Superpositions et rehauts
La force de la gouache, c’est de pouvoir éclaircir après coup. Un rehaut blanc sur un fond sombre, un vêtement clair devant un mur foncé : on construit souvent du général vers le détail, et du moyen vers les extrêmes. La touche posée s'éclaircit souvent au séchage, il faut donc ne pas être timide sur la couleur.
Attendre le sec
Une couche encore fraîche se mélange à la suivante et peut donner une sensation de salit. Le papier doit être mat au toucher. En hiver ou par gros lavis, comptez plusieurs minutes. Un sèche-cheveux tiède, à distance, accélère sans brûler le pigment.
Superposer
La seconde couche doit être assez opaque pour cacher, assez fluide pour ne pas faire de « croûte ». Si le fond remonte (un rouge qui teinte votre gris), votre mélange n’est pas assez chargé en pigment, ou vous frottez trop. Posez, ne scrutez pas.
Il faut savoir que le pinceau utilisé pour la seconde couche doit être bien propre. Rincer le pinceau à l'eau avant de poser la seconde couche est une bonne pratique.

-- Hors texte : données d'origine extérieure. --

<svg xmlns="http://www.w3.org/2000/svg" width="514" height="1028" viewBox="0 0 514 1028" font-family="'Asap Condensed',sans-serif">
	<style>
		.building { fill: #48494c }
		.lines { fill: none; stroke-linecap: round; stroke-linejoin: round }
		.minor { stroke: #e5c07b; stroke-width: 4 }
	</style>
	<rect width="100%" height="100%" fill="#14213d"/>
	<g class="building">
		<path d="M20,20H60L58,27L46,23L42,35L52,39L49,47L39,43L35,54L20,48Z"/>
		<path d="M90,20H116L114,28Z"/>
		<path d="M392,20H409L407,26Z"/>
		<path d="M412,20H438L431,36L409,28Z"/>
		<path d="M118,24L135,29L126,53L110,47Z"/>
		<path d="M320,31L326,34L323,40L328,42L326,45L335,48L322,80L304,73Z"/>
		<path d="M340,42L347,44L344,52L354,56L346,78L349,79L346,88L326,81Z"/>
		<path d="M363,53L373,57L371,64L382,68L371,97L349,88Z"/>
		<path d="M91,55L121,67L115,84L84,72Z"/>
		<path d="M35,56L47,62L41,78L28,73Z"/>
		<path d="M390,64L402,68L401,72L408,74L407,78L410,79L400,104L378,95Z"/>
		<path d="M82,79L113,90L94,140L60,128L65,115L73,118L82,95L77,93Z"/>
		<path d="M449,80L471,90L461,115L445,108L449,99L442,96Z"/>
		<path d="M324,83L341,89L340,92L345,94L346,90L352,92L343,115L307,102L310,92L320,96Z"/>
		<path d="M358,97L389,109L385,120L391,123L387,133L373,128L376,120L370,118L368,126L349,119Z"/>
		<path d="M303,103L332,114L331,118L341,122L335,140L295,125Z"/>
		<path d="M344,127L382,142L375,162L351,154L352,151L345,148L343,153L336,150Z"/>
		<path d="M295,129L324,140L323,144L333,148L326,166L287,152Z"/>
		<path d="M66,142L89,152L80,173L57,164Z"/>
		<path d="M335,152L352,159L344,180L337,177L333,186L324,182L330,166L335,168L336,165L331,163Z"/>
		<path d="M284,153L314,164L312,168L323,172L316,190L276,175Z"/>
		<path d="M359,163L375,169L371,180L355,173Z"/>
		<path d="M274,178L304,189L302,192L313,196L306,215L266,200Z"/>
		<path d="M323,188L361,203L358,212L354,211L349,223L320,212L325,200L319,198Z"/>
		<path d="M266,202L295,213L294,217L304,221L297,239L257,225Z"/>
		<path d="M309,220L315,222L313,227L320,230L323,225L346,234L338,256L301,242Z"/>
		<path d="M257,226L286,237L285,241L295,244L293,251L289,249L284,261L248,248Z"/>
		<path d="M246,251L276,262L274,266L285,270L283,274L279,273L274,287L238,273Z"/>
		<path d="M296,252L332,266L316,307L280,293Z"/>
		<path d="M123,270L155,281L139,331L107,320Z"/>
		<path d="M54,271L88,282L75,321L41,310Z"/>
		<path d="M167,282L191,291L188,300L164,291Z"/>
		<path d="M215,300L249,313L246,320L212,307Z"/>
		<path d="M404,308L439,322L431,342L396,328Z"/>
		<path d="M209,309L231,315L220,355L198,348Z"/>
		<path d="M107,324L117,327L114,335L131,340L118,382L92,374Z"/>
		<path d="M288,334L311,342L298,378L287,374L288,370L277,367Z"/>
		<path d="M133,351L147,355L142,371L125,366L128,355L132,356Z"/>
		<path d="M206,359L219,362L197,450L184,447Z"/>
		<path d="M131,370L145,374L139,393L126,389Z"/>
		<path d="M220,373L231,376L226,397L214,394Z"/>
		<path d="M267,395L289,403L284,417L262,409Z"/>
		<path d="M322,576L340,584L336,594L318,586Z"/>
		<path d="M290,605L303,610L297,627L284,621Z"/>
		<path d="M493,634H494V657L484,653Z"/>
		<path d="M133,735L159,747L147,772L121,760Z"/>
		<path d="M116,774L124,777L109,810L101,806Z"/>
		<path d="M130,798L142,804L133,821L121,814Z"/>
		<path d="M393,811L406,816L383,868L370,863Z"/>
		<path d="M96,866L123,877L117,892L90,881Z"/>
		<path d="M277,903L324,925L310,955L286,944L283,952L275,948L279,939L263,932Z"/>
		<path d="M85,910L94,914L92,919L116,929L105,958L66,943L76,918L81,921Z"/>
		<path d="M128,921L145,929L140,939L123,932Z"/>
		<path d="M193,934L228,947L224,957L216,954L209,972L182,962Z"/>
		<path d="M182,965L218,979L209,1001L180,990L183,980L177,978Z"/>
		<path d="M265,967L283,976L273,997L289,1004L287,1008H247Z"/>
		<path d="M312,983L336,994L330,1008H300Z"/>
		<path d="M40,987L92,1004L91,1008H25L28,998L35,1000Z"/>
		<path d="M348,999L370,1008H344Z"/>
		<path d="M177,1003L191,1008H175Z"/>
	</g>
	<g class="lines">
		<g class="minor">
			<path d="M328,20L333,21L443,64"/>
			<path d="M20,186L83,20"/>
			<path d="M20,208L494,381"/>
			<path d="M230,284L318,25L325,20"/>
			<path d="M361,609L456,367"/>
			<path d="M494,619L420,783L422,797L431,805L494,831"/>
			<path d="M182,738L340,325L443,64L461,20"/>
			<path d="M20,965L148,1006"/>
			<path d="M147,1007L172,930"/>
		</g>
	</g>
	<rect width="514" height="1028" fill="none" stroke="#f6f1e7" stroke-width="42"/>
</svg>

Les bords nets s’obtiennent avec un pinceau biseauté, couleur un peu plus épaisse, papier bien sec. Les bords fondus se font dans le frais, comme au dégradé.
Les rehauts
Le blanc pur tout seul est souvent dur. Coupez-le d’un rien de la teinte locale (un blanc-ocre sur une peau, un blanc-bleu sur un ciel). Les derniers points de lumière (éclat dans l’œil, filet sur un métal) peuvent rester plus francs.
On peut aussi « réserver » comme à l’aquarelle, mais ce n’est plus une obligation : c’est là que la gouache libère le dessinateur habitué au fusain ou au crayon.